While those projects have given me valuable experience, digital illustration was something that I still held at arm’s length. My work was functional at best and served the marketing or commercial needs of my friends.

This connection with a real-world problem is another aspect about digital illustration that I really love. Here, the art has a real-world purpose, which is beyond aesthetic, and by virtue of which it doesn’t bother the artist or the client or the viewer with unnecessary verbiage. The art is the means to an end – and the end is typically to inform, evoke interest and to elicit action. More on this in an other post.

My first respectable experiment

There was no need for more inspiration. I was curious to learn how Victo or Yuko scan their work and then extract the various “layers”. Eventually i discovered their method, and I found myself leaning more towards the vector format rather than raster. I wanted the portability, scalability and a sense of timelessness that vector illustration bestows on a work.

This week saw me finishing a full fledged digital painting. While searching for a suitable theme, my current Work-from-home situation, enforced by COVID-19, came easily to mind. WFH started to feel like a self-contained bubble. 

With an idea in hand, I jumped right in – scanning a hand-drawn sketch, developed the drawing using Bezier curves, and absolutely enjoyed playing with palettes, textures, blend modes, and brushes.

The studio interface of affinity designer, with the illustration in outline mode.

So digital is better than traditional media?

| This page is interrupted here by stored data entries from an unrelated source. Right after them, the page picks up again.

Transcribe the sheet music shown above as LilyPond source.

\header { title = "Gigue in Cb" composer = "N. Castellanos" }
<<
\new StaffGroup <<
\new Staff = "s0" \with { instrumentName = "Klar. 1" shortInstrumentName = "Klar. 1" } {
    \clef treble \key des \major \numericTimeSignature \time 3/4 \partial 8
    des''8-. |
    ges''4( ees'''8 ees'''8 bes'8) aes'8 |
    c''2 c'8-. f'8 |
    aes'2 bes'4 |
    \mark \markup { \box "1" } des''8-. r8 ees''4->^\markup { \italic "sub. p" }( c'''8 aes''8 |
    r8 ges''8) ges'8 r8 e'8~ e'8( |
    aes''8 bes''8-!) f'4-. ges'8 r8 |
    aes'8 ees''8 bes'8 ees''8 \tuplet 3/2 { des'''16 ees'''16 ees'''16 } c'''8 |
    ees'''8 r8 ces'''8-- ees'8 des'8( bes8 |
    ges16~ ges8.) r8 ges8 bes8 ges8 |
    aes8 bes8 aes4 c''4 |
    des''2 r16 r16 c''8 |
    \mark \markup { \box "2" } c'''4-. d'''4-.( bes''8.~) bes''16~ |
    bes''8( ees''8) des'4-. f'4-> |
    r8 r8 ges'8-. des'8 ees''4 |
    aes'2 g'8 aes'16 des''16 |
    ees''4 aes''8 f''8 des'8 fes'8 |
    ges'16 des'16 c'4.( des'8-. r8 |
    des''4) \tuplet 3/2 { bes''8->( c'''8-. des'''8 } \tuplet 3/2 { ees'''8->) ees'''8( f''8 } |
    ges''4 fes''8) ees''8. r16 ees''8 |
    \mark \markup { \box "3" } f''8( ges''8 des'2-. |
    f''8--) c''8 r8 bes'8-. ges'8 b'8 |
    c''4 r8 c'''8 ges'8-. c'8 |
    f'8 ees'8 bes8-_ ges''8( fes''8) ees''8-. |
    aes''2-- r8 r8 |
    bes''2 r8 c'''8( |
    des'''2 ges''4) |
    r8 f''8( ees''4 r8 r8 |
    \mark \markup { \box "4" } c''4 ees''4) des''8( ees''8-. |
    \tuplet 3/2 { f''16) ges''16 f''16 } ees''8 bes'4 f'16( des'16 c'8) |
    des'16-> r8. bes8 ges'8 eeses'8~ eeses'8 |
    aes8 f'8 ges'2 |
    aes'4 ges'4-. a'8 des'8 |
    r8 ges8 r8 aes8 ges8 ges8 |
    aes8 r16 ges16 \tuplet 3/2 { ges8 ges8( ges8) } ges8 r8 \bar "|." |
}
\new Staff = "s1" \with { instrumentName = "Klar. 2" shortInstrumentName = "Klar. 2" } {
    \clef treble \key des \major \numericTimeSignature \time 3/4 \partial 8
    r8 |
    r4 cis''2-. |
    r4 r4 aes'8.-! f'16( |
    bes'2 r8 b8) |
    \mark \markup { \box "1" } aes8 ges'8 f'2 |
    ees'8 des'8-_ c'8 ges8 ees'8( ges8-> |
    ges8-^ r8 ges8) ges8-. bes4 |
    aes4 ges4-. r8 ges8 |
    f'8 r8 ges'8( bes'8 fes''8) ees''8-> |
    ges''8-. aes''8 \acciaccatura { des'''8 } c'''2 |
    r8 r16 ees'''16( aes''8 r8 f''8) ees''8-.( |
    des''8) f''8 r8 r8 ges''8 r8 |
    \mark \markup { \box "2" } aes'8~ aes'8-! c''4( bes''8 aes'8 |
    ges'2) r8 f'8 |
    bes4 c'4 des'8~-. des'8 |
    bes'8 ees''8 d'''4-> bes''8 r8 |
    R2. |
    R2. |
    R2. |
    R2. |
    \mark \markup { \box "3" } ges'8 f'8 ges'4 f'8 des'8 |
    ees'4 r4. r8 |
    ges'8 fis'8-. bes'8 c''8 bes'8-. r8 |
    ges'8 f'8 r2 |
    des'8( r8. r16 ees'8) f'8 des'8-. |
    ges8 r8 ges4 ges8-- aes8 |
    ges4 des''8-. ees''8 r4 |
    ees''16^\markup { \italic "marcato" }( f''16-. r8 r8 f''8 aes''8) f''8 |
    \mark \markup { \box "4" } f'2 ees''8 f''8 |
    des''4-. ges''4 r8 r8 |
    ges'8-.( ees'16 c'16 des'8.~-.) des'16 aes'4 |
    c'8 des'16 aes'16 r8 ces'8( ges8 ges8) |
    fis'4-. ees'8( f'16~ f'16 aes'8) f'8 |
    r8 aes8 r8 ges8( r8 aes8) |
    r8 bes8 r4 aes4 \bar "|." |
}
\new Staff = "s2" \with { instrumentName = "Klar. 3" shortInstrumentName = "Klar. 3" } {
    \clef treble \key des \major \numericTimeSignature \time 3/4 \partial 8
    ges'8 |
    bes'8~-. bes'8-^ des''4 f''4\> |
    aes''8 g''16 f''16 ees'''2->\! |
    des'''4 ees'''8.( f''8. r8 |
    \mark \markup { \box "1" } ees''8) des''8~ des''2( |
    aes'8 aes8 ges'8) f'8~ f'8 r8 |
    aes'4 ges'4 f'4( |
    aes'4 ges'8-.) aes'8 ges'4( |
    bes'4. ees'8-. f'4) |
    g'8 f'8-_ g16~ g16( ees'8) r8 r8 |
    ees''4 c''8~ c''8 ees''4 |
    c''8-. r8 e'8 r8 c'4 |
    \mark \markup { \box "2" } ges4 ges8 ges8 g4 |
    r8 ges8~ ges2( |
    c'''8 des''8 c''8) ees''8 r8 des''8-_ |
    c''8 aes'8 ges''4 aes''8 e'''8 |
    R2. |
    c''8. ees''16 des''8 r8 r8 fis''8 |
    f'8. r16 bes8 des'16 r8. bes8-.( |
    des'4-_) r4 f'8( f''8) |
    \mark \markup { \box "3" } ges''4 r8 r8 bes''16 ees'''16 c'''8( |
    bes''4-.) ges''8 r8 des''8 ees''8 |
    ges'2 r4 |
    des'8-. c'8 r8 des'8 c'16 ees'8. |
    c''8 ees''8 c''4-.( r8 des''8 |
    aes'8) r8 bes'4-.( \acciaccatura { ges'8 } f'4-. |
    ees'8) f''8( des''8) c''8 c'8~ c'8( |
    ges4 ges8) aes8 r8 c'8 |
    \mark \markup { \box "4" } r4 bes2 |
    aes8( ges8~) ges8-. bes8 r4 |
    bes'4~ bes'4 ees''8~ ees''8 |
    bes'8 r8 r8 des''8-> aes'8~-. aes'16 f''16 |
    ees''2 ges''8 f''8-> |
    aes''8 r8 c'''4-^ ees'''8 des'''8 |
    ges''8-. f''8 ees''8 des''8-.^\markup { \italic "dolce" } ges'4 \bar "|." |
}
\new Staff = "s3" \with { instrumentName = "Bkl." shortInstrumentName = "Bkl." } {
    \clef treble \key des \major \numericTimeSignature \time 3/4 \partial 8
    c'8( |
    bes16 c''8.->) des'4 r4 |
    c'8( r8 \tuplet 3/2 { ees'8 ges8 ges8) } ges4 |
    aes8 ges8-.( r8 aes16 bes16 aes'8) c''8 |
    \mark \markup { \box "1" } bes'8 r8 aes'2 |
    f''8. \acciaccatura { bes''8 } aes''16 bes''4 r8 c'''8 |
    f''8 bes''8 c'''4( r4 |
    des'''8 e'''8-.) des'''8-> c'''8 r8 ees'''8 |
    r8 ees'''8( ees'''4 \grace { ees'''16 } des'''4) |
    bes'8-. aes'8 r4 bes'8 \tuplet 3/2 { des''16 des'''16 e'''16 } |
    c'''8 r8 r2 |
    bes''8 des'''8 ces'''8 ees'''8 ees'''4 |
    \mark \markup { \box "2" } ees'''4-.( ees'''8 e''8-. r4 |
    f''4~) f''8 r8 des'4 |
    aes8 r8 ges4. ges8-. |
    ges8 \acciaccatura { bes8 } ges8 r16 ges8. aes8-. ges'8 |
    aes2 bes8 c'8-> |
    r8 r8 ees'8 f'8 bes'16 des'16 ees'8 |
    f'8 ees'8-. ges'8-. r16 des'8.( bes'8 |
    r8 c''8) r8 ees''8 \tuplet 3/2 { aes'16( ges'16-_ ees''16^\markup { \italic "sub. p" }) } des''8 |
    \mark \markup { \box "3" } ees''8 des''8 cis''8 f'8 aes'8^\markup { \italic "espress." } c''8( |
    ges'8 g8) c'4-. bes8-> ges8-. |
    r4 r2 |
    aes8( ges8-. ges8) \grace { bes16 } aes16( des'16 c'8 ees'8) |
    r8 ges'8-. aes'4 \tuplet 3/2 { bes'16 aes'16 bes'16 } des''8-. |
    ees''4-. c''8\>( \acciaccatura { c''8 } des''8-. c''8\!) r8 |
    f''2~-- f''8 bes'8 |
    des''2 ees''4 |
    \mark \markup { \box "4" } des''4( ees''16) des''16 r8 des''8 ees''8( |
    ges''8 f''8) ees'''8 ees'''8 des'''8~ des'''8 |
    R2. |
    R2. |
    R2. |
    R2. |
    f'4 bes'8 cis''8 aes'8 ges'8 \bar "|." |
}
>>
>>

There is no scope for comparison. For industry work, traditional media will kind less takers. I believe digital requires a strong footing in the traditional tools and concepts (Victo’s work is proof of this). I see digital as an additional tool in my repertoire. it may come to influence my work across other media too. Some ways it is different, and perhaps better:

  1. Vector or Raster – Rasters give beautiful textures, but they are pixel based. I would rather work in vector and retain the ability to scale my artwork. Scalability is the key USP.
  2. Working with Z-layers – It’s akin to creating collages. It lets you sweep inconvenient details under the layers, that are stacked on top. Masking and clipping take add infinite possibilities to the kind of textures and effects one can create. I use liquid masks when working with watercolours, and in terms of what one can do, the options are truly infinite in digital.
  3. Ctrl/Command+z – with undo, mistakes simply do not exist in the digital art world. Only happy accidents, as bob ross puts it.

Learning the craft

The learning curve is quite steep and not really straightforward. There will be tricky spots where one could achieve a result simply with a click of a few buttons, yet for a lack of awareness, my current workflow may be circuitous. There are many considerations while creating digital illustrations ( document type, color space, output format, sizes and more), and the importance that I associate with each of these may change as I learn. I see long hours of reading, observing, watching videos and learning ahead of me.

While the lacklustre personal results teamed with incredible talent out there gives the impression of not moving ahead at all, i’m trying to find joy in every work that i’m investing time into.

The journey is the payoff, I try to tell myself

I give you, My work from home bubble – it’s just me, my laptop, my music, my post-its, and my phone.